--- Materials provided ---

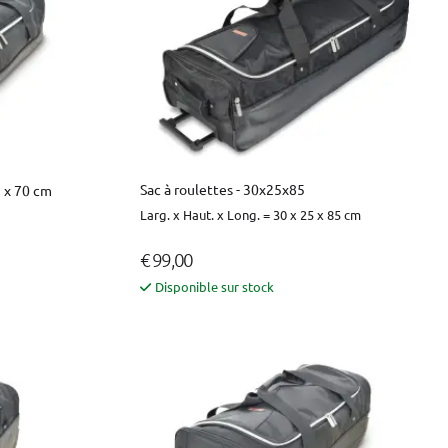
Sac à roulettes - 30x25x85
1 x 70 cm
Larg. x Haut. x Long. = 30 x 25 x 85 cm
€ 99,00
Disponible sur stock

---

Task to carry out ::
Reproduce the whole of the data, word for word, and omit its pictures.

Written answer ::
Sac à roulettes - 30x25x85
1 x 70 cm
Larg. x Haut. x Long. = 30 x 25 x 85 cm
€ 99,00
Disponible sur stock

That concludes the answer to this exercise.